*** Opening Materials provided ***

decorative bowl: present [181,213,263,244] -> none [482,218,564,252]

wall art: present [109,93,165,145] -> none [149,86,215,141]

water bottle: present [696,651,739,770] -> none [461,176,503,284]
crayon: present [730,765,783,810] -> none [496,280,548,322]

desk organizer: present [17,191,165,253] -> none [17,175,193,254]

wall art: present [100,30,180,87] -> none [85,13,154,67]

*** Closing Materials provided ***
*** Opening Materials provided ***

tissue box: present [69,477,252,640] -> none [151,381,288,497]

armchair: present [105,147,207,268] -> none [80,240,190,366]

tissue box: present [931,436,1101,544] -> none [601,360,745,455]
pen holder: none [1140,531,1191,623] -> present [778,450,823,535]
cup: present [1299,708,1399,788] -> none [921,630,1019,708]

*** Closing Materials provided ***
*** Opening Materials provided ***

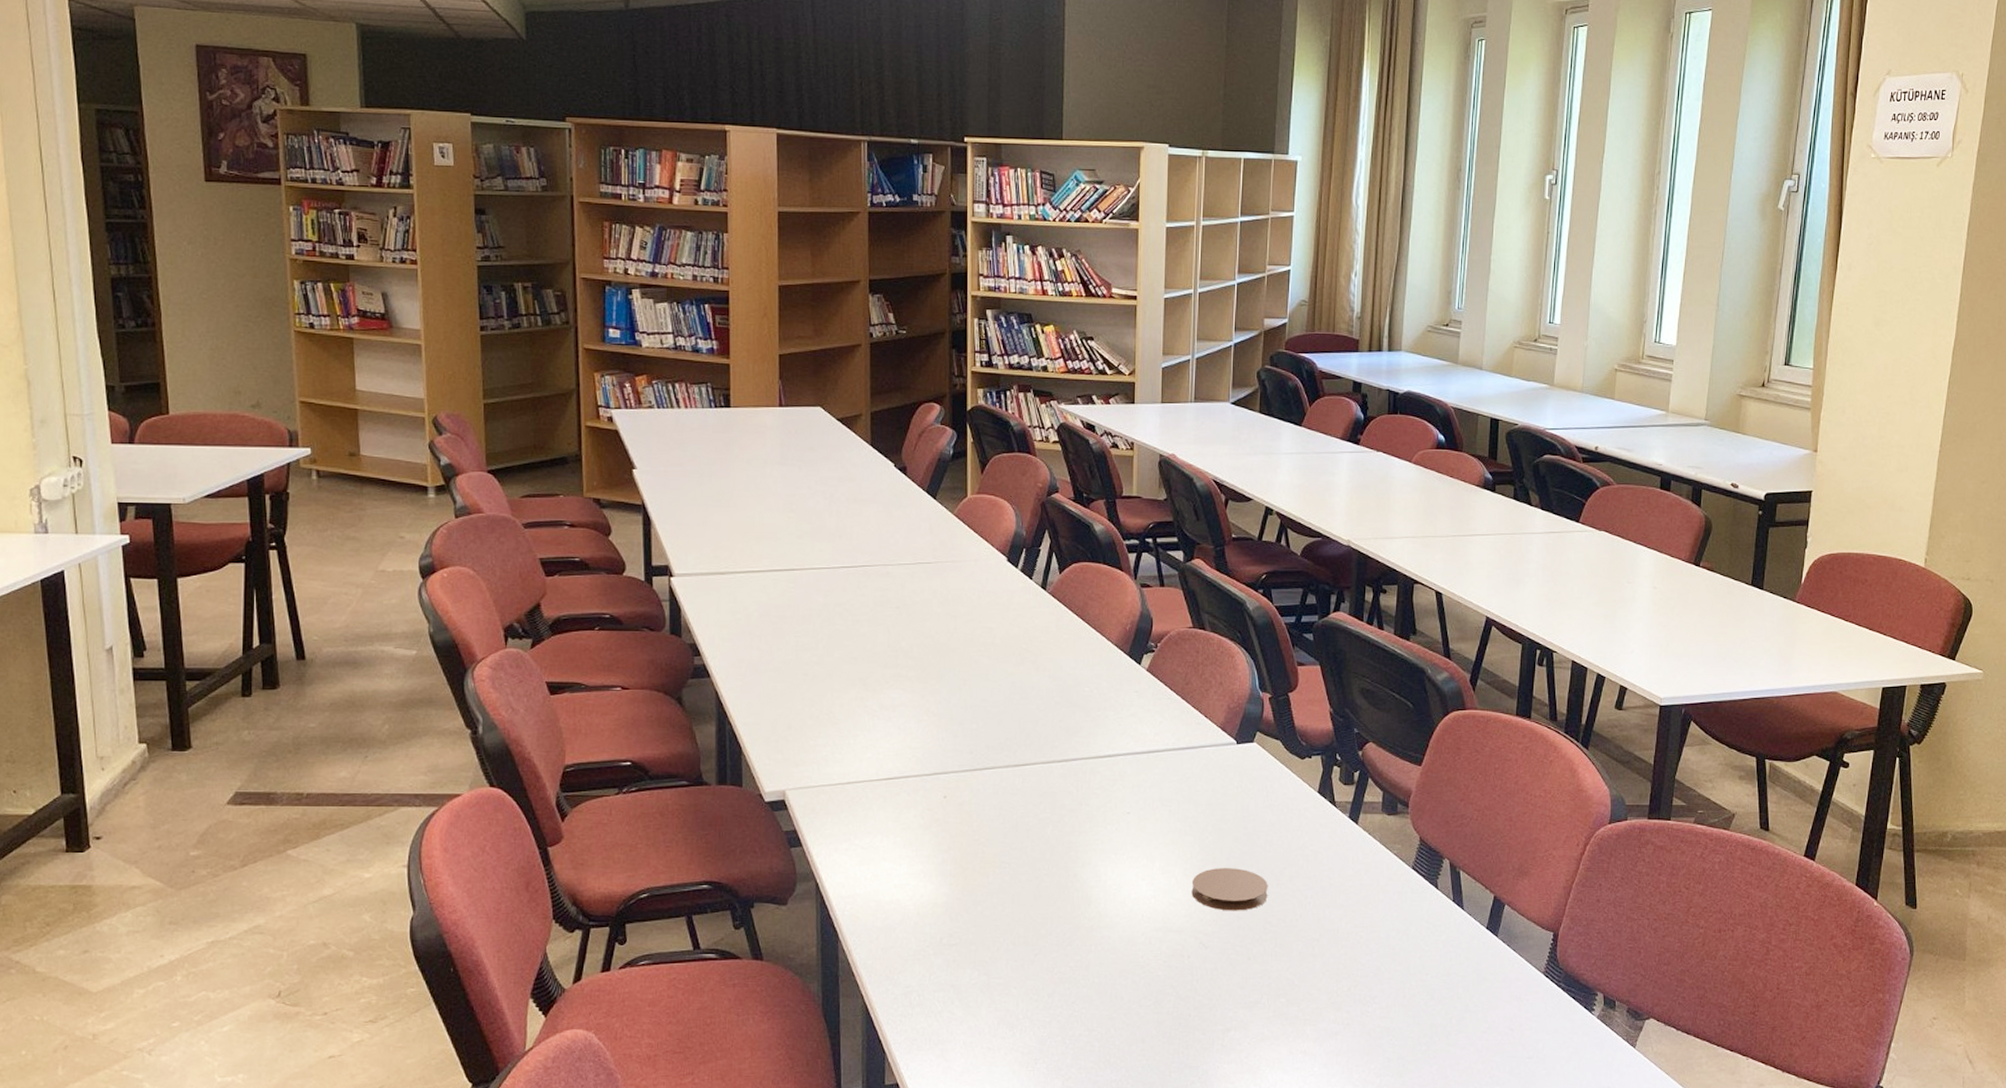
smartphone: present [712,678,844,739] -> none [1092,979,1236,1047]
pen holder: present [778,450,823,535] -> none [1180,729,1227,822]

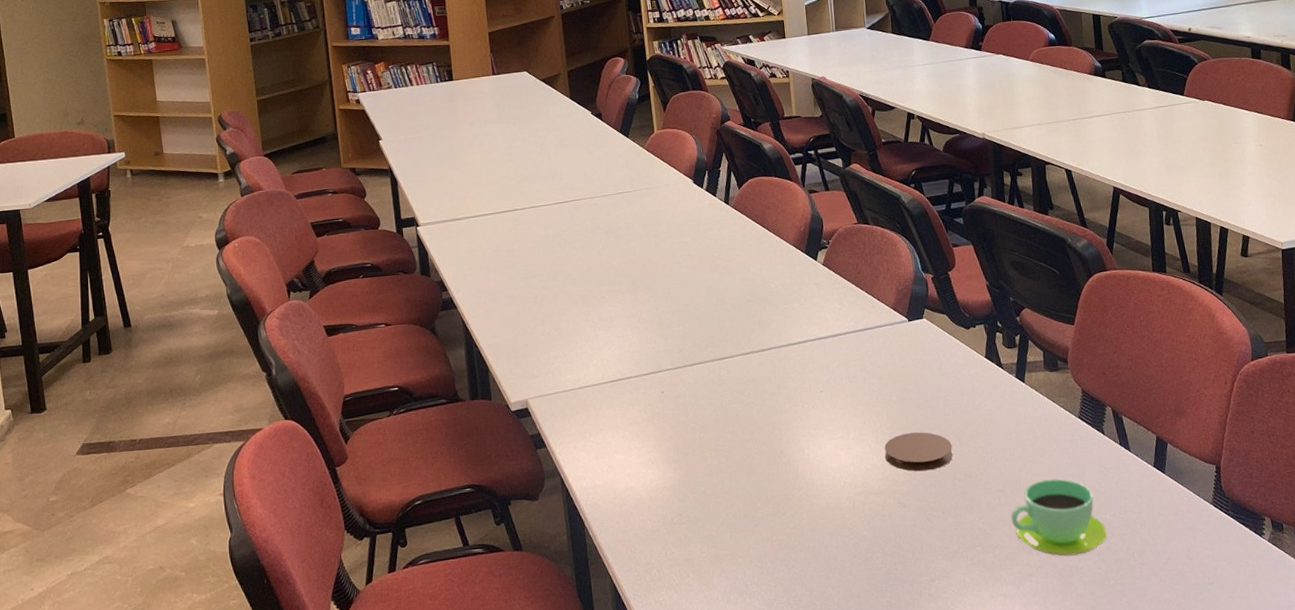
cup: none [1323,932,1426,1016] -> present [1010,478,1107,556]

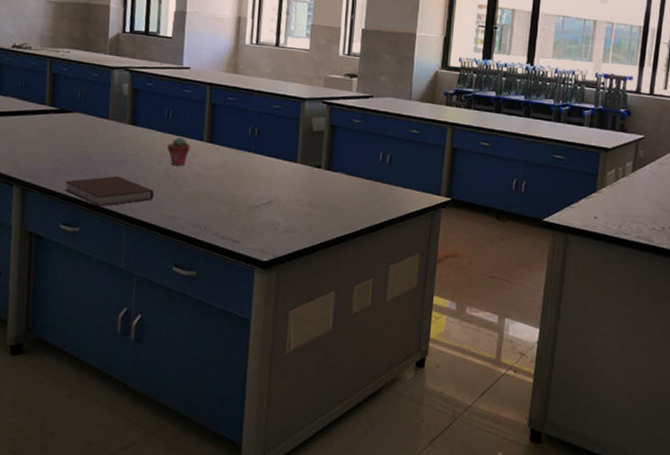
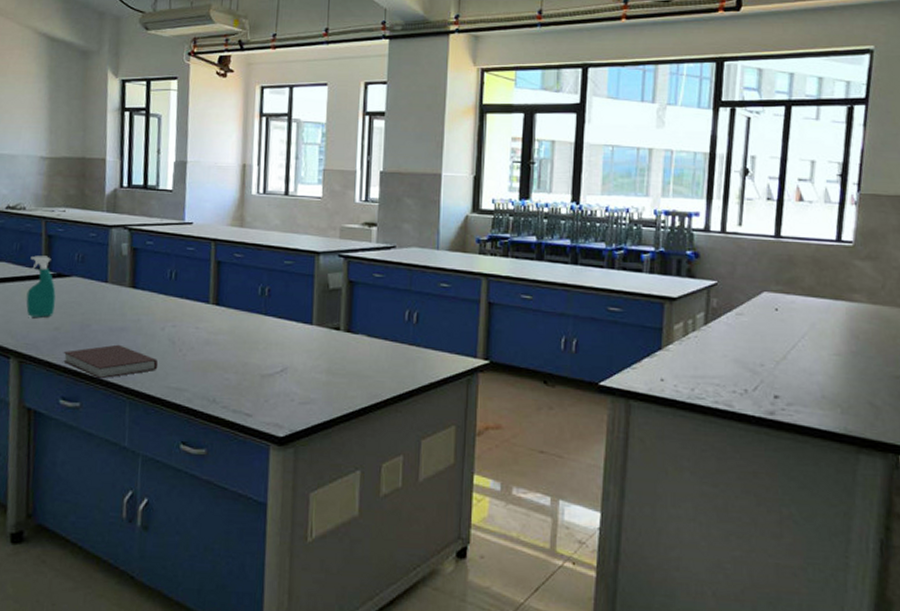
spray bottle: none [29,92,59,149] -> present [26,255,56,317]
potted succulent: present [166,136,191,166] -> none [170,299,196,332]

*** Closing Materials provided ***

## What the task asks
Lines with "wall": copy every one of them from the listing above.

## The completed task
wall art: present [109,93,165,145] -> none [149,86,215,141]
wall art: present [100,30,180,87] -> none [85,13,154,67]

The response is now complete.